Business Practice Without Fraudulent Representation Does not Support Unfair Competition Law Claim Under UCL’s Fraudulent Prong

Rubenstein v. GAP, 8/24/17, DCA2/1
The GAP has outlet stores where it sells GAP brand merchandise that it does not sell at its traditional stores.  Rubenstein purchased GAP merchandise at an outlet store thinking that the merchandise had once been marketed in GAP’s traditional stores.  She further alleged that the merchandise GAP sold at its outlet stores was of inferior quality, although she alleged no facts in support of that allegation.  She sued GAP for false advertising, unfair competition (UCL) and related claims, all premised on the same conduct.  The trial court granted GAP’s demurrer without leave to amend.
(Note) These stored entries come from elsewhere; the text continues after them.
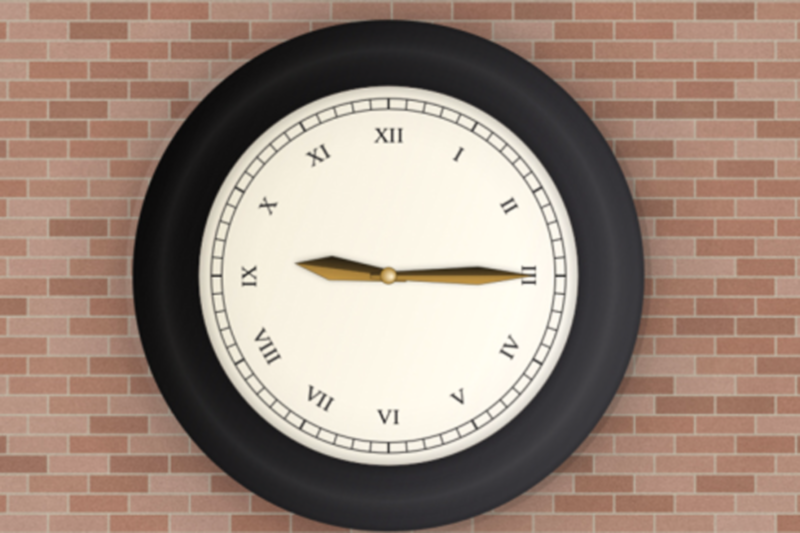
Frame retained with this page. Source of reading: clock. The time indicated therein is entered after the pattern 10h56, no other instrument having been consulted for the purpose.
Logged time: 9h15
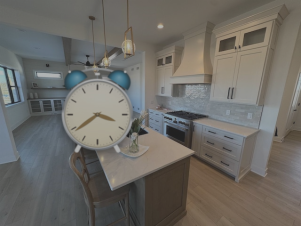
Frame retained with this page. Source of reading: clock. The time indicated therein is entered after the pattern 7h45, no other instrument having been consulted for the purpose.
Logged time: 3h39
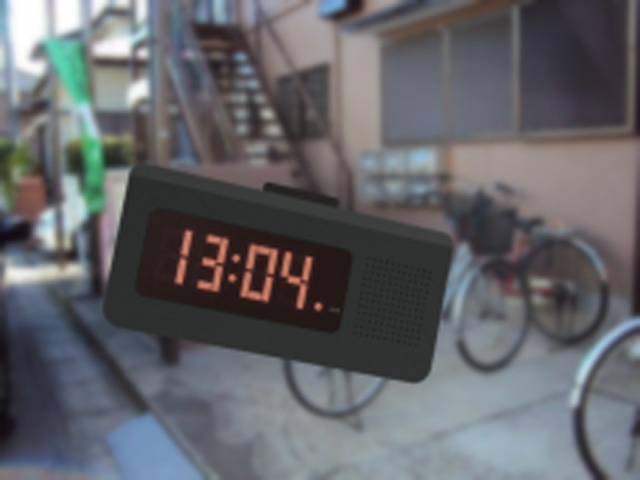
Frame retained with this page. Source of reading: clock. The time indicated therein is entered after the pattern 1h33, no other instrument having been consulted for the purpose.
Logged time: 13h04
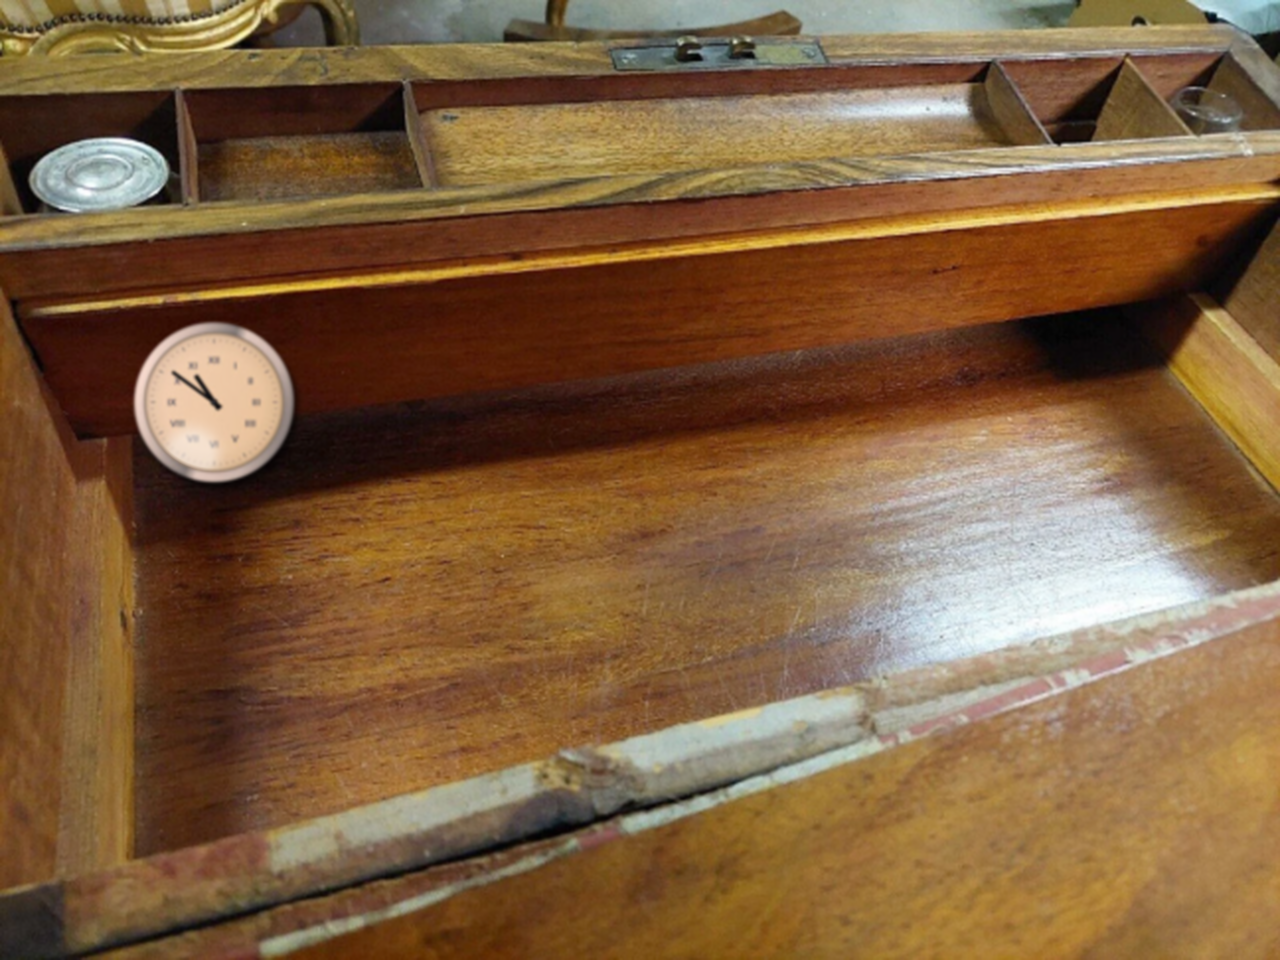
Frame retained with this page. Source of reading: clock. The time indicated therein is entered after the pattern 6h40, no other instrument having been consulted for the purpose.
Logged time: 10h51
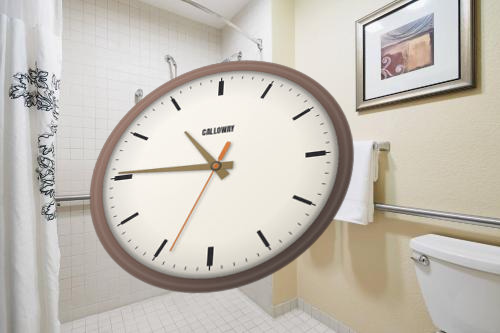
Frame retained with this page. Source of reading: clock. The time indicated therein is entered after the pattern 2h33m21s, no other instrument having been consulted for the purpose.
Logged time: 10h45m34s
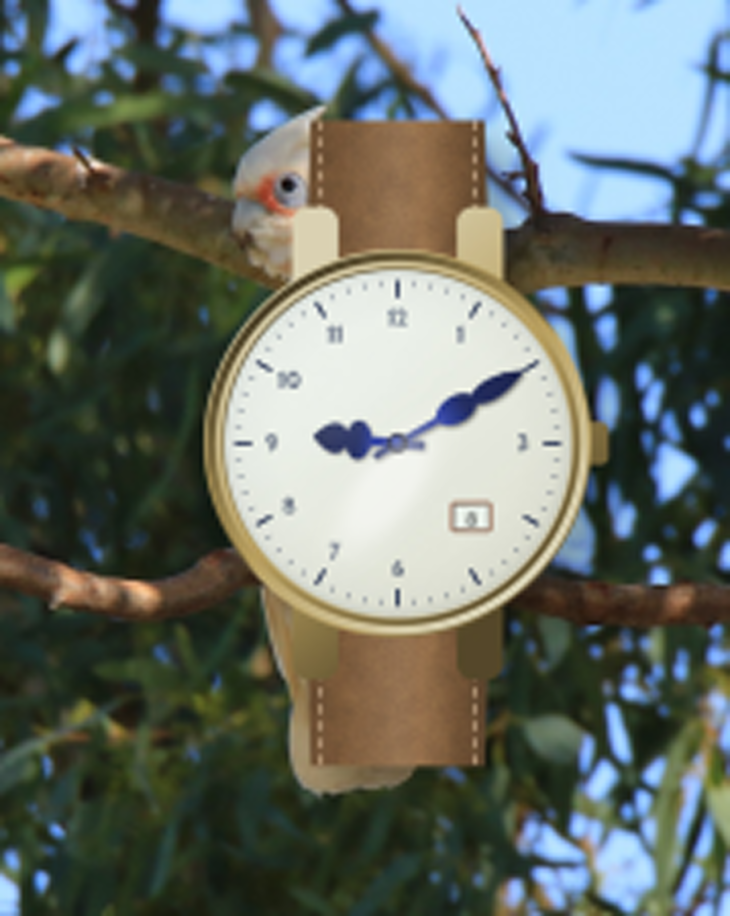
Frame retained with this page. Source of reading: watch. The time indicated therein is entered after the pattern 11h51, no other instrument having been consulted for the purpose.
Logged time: 9h10
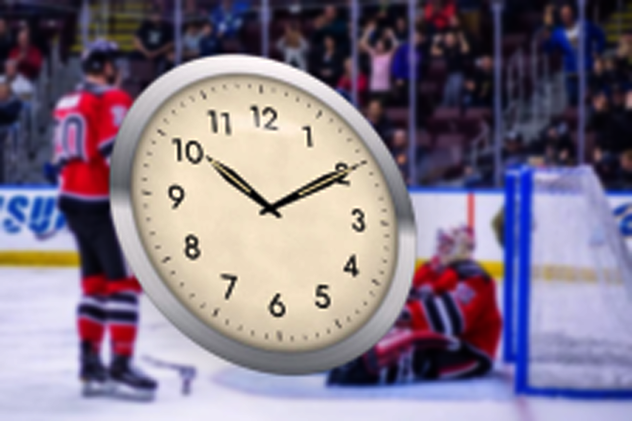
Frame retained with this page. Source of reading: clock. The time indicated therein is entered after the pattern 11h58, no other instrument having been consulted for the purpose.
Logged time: 10h10
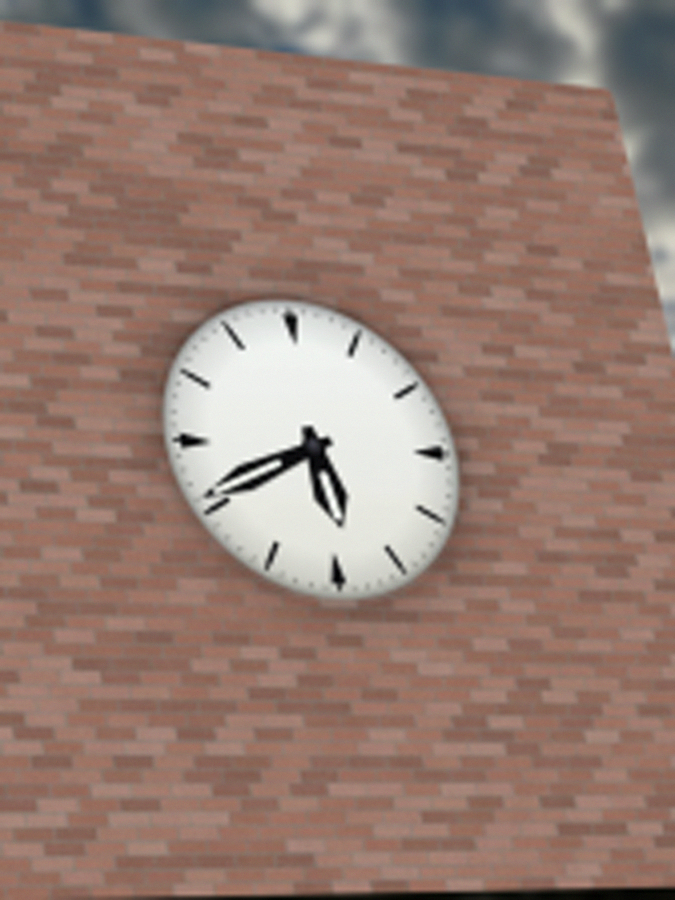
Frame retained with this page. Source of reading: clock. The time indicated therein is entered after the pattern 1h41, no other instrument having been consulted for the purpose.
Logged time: 5h41
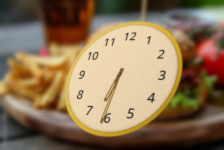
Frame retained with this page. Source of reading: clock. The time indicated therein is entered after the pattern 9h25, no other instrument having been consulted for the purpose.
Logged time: 6h31
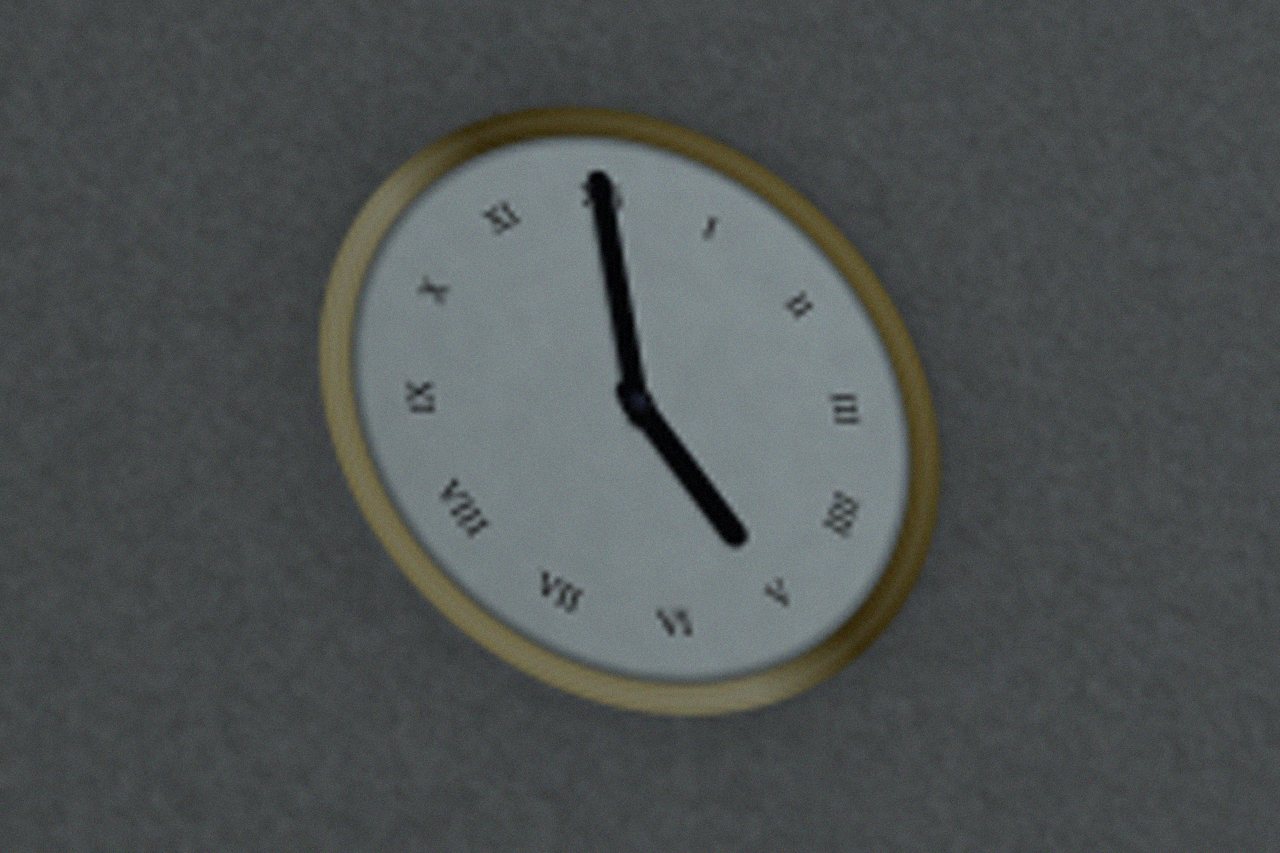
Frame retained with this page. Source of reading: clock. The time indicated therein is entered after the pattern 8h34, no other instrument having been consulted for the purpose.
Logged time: 5h00
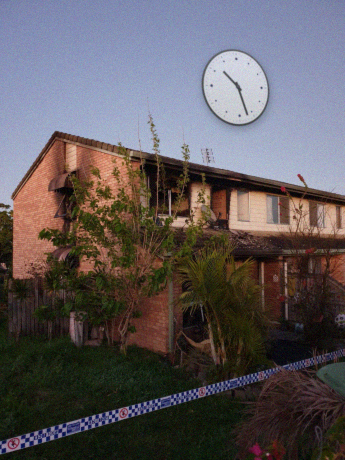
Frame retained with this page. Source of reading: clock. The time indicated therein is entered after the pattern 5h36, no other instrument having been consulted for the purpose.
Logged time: 10h27
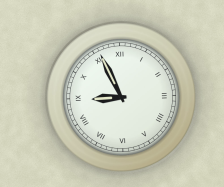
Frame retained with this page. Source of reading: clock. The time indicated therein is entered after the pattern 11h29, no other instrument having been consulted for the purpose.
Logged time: 8h56
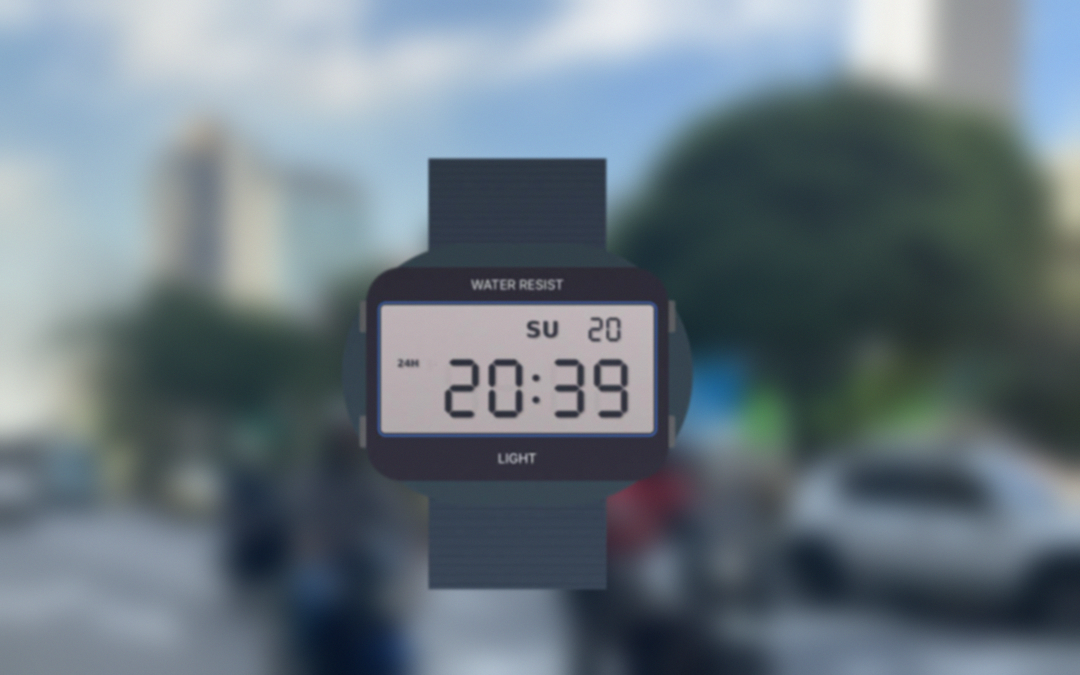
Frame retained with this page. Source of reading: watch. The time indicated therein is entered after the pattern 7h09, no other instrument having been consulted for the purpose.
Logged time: 20h39
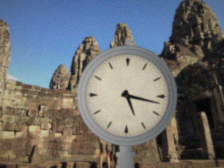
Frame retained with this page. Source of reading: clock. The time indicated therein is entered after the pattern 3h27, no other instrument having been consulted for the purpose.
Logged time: 5h17
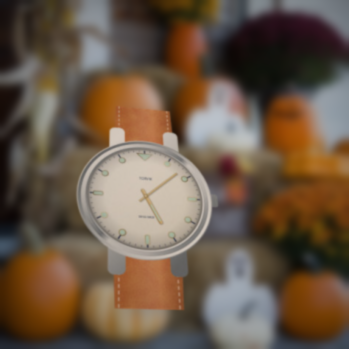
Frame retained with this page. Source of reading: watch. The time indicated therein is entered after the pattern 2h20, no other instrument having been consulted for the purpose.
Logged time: 5h08
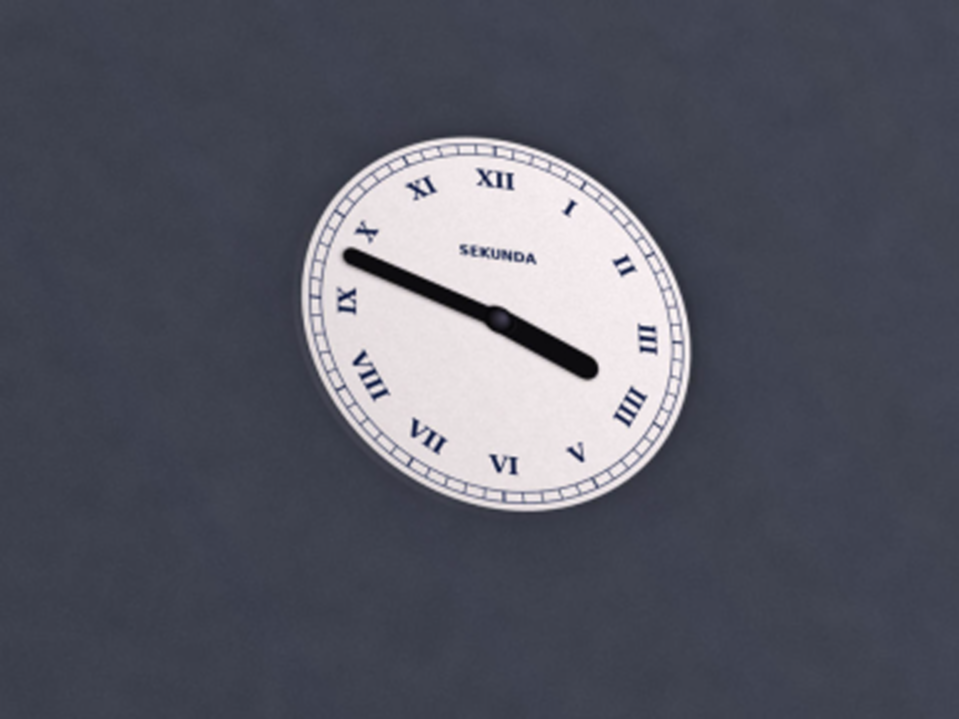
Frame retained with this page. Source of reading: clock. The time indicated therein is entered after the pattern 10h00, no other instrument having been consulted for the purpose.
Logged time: 3h48
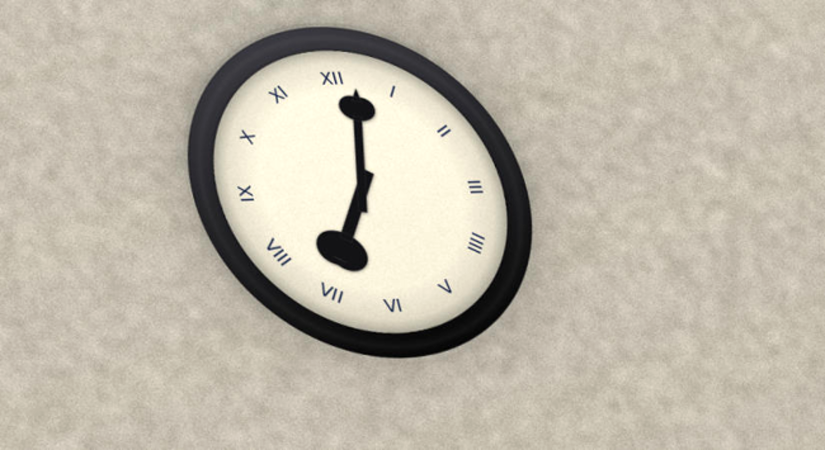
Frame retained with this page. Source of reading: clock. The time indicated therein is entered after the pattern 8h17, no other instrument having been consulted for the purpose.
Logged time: 7h02
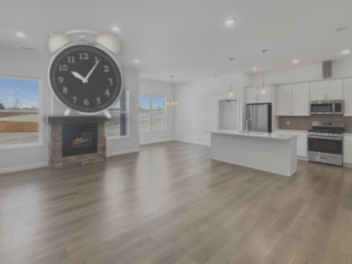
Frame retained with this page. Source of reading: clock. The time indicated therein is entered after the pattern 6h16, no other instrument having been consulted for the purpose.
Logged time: 10h06
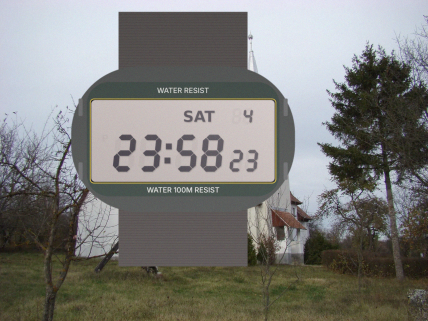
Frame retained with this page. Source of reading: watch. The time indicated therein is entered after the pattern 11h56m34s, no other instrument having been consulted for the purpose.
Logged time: 23h58m23s
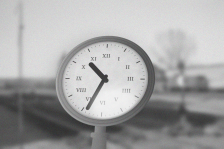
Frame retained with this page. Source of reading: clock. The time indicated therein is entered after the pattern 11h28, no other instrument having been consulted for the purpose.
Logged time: 10h34
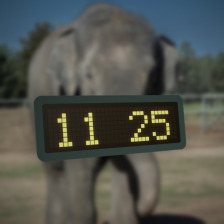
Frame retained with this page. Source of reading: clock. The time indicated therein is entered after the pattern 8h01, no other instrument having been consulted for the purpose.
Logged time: 11h25
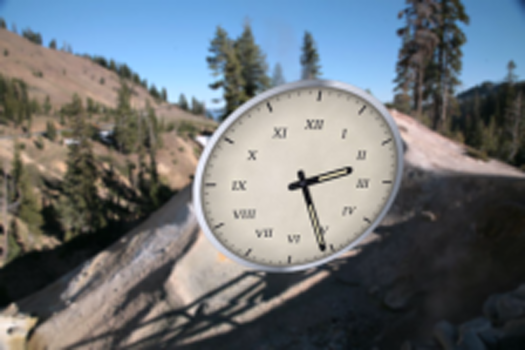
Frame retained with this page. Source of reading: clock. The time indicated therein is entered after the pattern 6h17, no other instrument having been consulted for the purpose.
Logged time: 2h26
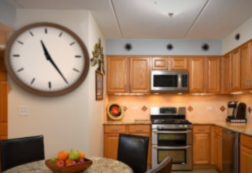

Held: Affirmed.
Rubenstein’s didn’t allege that GAP made any representations that merchandise sold at its outlet stores had ever been sold at its traditional stores.  Nor did GAP make representations about the quality of outlet store merchandise.  Therefore, what Rubenstein simply assumed was not the basis of a lawsuit.  Her concealment theory also failed: Absent a special/confidential relationship, GAP had not duty to disclose such facts to Rubenstein.  Finally, when someone sells merchandise under its own brand, that is not an implied representation about merchandise quality that would support an unfair competition claim under the “fraudulent” prong of the UCL.
This case deals with an important issue in UCL jurisprudence: The UCL has three prongs (unlawful, unfair, fraudulent), each which can independently support a cause of action under the UCL.  For purposes of the UCL, a fraudulent practice is where a statement is made that would deceive a reasonable consumer.  In an amicus brief, the Attorney General argued that a defendant should potentially be liable for a fraudulent practice under the UCL even absent a false representation.  That is, the Attorney General urged the court to find that a business practice itself could mislead a reasonable consumer.  The DCA2/1 declined to adopt the AG’s position, finding it contrary to holdings by other DCAs.
To Rubenstein’s credit, she is not the only one who assumes that outlet merchandise was once sold at a brand’s traditional stores.  There have been some news reports on this exact issue and my sense—based on about three minutes of online research—is that some consumers are confused, but they are generally okay with the quality trade-off because they get the brand at a better price point.